I don’t really think, “Oh, what might have been!” with this. That’s not to say that there wouldn’t have been an interesting series to come out of this — McGann and Ashbrook mesh well on screen, and they could have had a good Mulder/Scully dynamic for five to seven years, though maybe not as sexless — but we’d have lost far more than we gained. For one thing, we’d have lost much of the literature of the eighth Doctor with an ongoing television series because the novels and comics would have had to service that, not break their own ground. I love that I live in a world with The Adventuress of Henrietta Street, “The Land of Happy Endings,” and Shada; a world with a Paul McGann series would almost certainly have none of those. But it’s also a fair certainty that we wouldn’t have had a Doctor Who redone by Russell T. Davies, and we wouldn’t have had Christopher Eccleston and David Tennant and Matt Smith helming the TARDIS in that world.
“Enemy Within” was a nice attempt. It tried. It failed.
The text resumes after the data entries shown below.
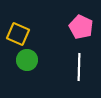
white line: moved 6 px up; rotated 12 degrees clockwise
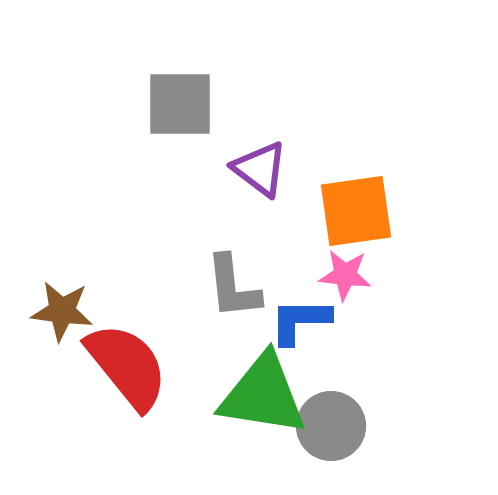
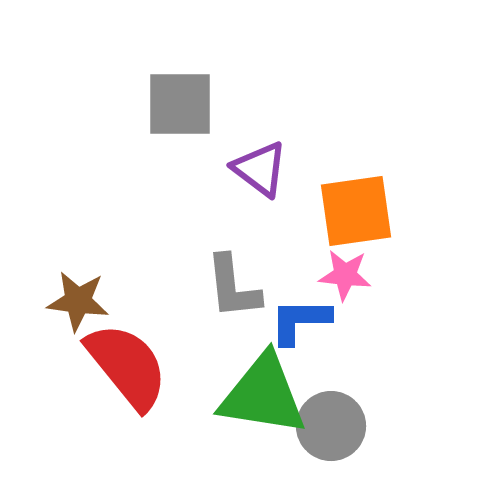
brown star: moved 16 px right, 10 px up
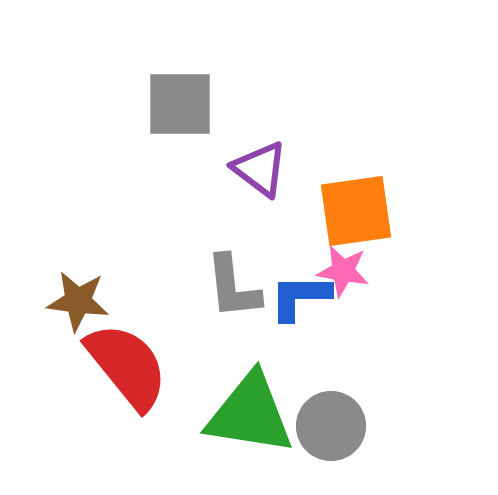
pink star: moved 2 px left, 4 px up; rotated 4 degrees clockwise
blue L-shape: moved 24 px up
green triangle: moved 13 px left, 19 px down
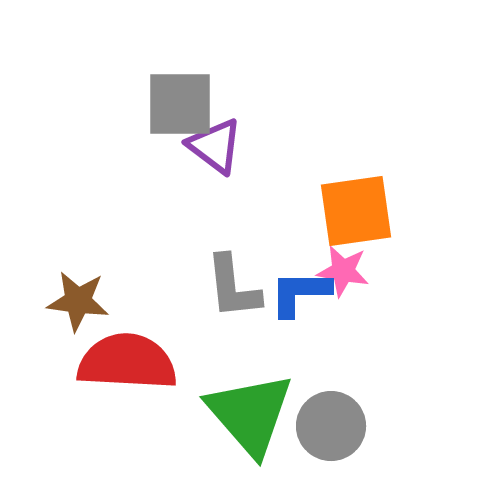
purple triangle: moved 45 px left, 23 px up
blue L-shape: moved 4 px up
red semicircle: moved 4 px up; rotated 48 degrees counterclockwise
green triangle: rotated 40 degrees clockwise
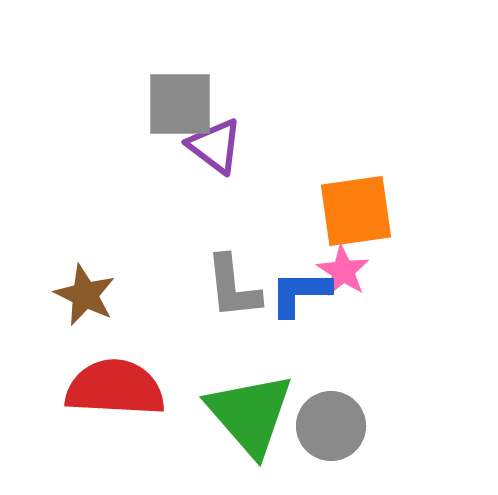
pink star: rotated 22 degrees clockwise
brown star: moved 7 px right, 6 px up; rotated 18 degrees clockwise
red semicircle: moved 12 px left, 26 px down
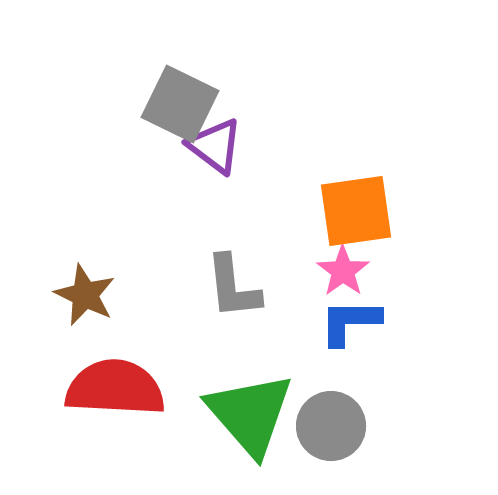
gray square: rotated 26 degrees clockwise
pink star: rotated 4 degrees clockwise
blue L-shape: moved 50 px right, 29 px down
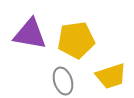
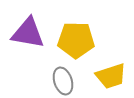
purple triangle: moved 2 px left, 1 px up
yellow pentagon: rotated 9 degrees clockwise
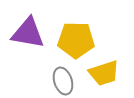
yellow trapezoid: moved 7 px left, 3 px up
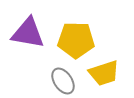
gray ellipse: rotated 16 degrees counterclockwise
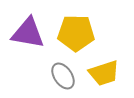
yellow pentagon: moved 7 px up
gray ellipse: moved 5 px up
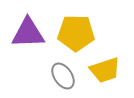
purple triangle: rotated 12 degrees counterclockwise
yellow trapezoid: moved 1 px right, 3 px up
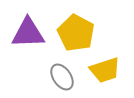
yellow pentagon: rotated 27 degrees clockwise
gray ellipse: moved 1 px left, 1 px down
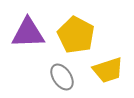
yellow pentagon: moved 2 px down
yellow trapezoid: moved 3 px right
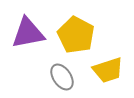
purple triangle: rotated 9 degrees counterclockwise
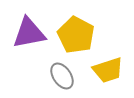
purple triangle: moved 1 px right
gray ellipse: moved 1 px up
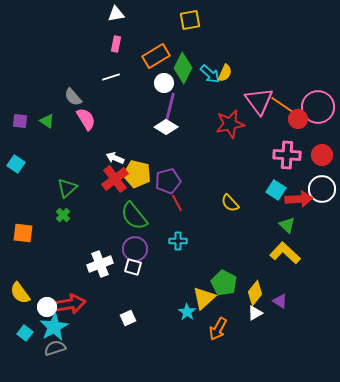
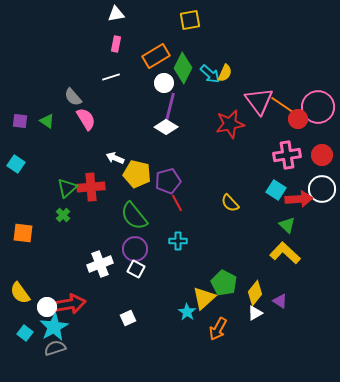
pink cross at (287, 155): rotated 12 degrees counterclockwise
red cross at (115, 179): moved 24 px left, 8 px down; rotated 32 degrees clockwise
white square at (133, 267): moved 3 px right, 2 px down; rotated 12 degrees clockwise
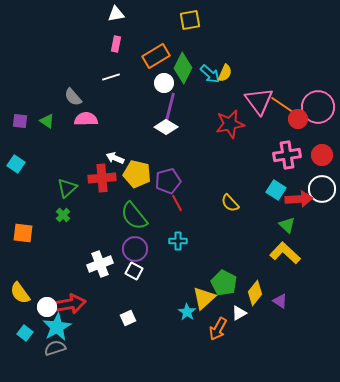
pink semicircle at (86, 119): rotated 60 degrees counterclockwise
red cross at (91, 187): moved 11 px right, 9 px up
white square at (136, 269): moved 2 px left, 2 px down
white triangle at (255, 313): moved 16 px left
cyan star at (54, 327): moved 3 px right
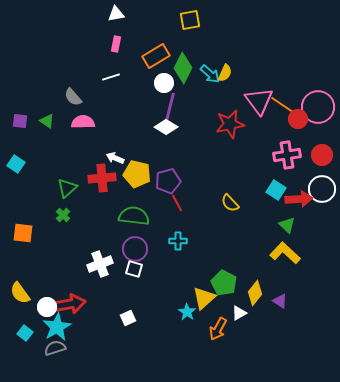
pink semicircle at (86, 119): moved 3 px left, 3 px down
green semicircle at (134, 216): rotated 136 degrees clockwise
white square at (134, 271): moved 2 px up; rotated 12 degrees counterclockwise
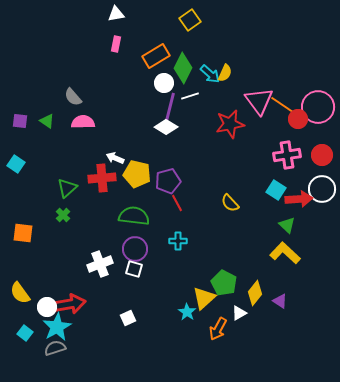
yellow square at (190, 20): rotated 25 degrees counterclockwise
white line at (111, 77): moved 79 px right, 19 px down
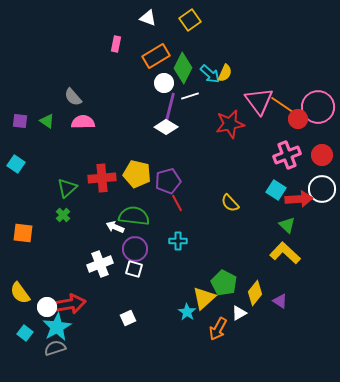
white triangle at (116, 14): moved 32 px right, 4 px down; rotated 30 degrees clockwise
pink cross at (287, 155): rotated 12 degrees counterclockwise
white arrow at (115, 158): moved 69 px down
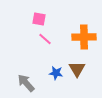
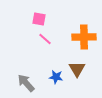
blue star: moved 4 px down
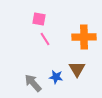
pink line: rotated 16 degrees clockwise
gray arrow: moved 7 px right
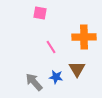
pink square: moved 1 px right, 6 px up
pink line: moved 6 px right, 8 px down
gray arrow: moved 1 px right, 1 px up
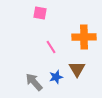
blue star: rotated 24 degrees counterclockwise
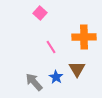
pink square: rotated 32 degrees clockwise
blue star: rotated 24 degrees counterclockwise
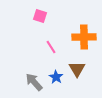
pink square: moved 3 px down; rotated 24 degrees counterclockwise
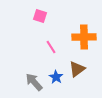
brown triangle: rotated 24 degrees clockwise
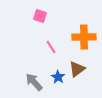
blue star: moved 2 px right
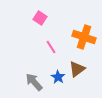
pink square: moved 2 px down; rotated 16 degrees clockwise
orange cross: rotated 20 degrees clockwise
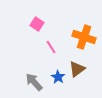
pink square: moved 3 px left, 6 px down
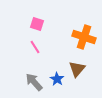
pink square: rotated 16 degrees counterclockwise
pink line: moved 16 px left
brown triangle: rotated 12 degrees counterclockwise
blue star: moved 1 px left, 2 px down
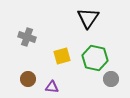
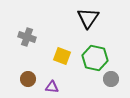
yellow square: rotated 36 degrees clockwise
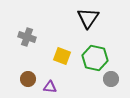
purple triangle: moved 2 px left
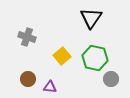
black triangle: moved 3 px right
yellow square: rotated 30 degrees clockwise
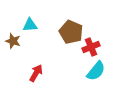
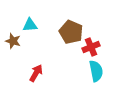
cyan semicircle: rotated 50 degrees counterclockwise
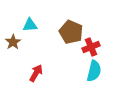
brown star: moved 1 px down; rotated 21 degrees clockwise
cyan semicircle: moved 2 px left; rotated 25 degrees clockwise
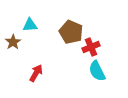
cyan semicircle: moved 3 px right; rotated 140 degrees clockwise
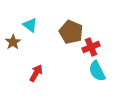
cyan triangle: rotated 42 degrees clockwise
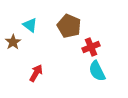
brown pentagon: moved 2 px left, 6 px up
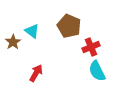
cyan triangle: moved 2 px right, 6 px down
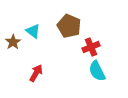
cyan triangle: moved 1 px right
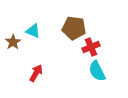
brown pentagon: moved 5 px right, 2 px down; rotated 15 degrees counterclockwise
cyan triangle: rotated 14 degrees counterclockwise
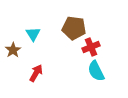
cyan triangle: moved 3 px down; rotated 35 degrees clockwise
brown star: moved 8 px down
cyan semicircle: moved 1 px left
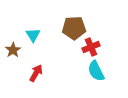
brown pentagon: rotated 10 degrees counterclockwise
cyan triangle: moved 1 px down
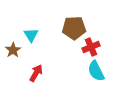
cyan triangle: moved 2 px left
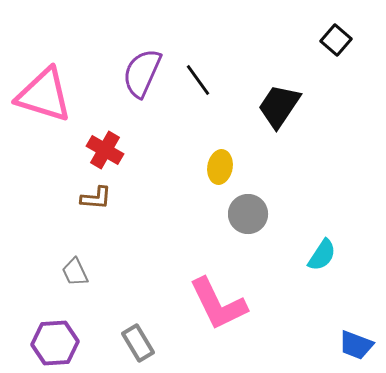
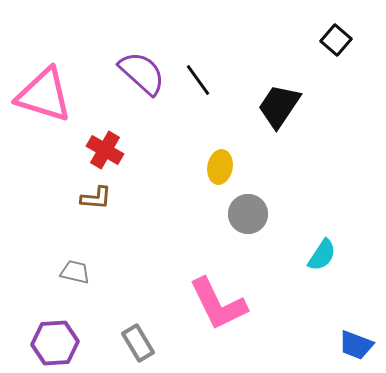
purple semicircle: rotated 108 degrees clockwise
gray trapezoid: rotated 128 degrees clockwise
And yet, Doctor Who soldiered on.
I don’t know when I’ll revisit “Enemy Within.” I probably won’t for a few years because, honestly, I’m feeling the itch to revist “Pyramids of Mars.” :h2g2:
I’ve seen The Enemy Within twice, both within the last couple of years, and it really didn’t make much of an impact on me. In retrospect, it looks like an uneasy transition point between Old Who and New Who, really neither fish nor fowl.
But …
I love that movie’s TARDIS. Absolutely love it. The Eccleston/Tennant TARDIS was a real step backwards after that, and while Smith’s is better, it’s still not even close to the Victorian elegance of McGann’s. I wish they’d been able to re-use the set.
Ah, yes. This one… it’s tough. I got back into Who with McGann’s incarnation. I fell in love with the EDAs (books) and Big Finish audios featuring McGann. All before I got a chance to see the movie. So when I first saw the movie, it was through these bizarre rose-colored glasses. I kept *looking* for what the books saw and drew their inspiration from. There are a few moments where you see this (his zest for life, the bit where he talks about his shoes, the intensity of his voice in his confrontation with the Master at the climax).
But… man, it doesn’t hold up well. At all.
Where to start? McGann isn’t in it enough. Like you said, as a pilot, it fails miserably. Roberts as the Master isn’t as awful as others say he is (thought the “dressed to impress” line is extremely cringe worthy). Grace is flat for me. The inanity of “Temporal Orbit” and how everything gets fixed, or how they’re brought back to life… it’s all painful.
But man, that TARDIS is beautiful.
So, I like everything about McGann and the TARDIS in the movie. Everything else just hasn’t aged very well. Just my $0.02.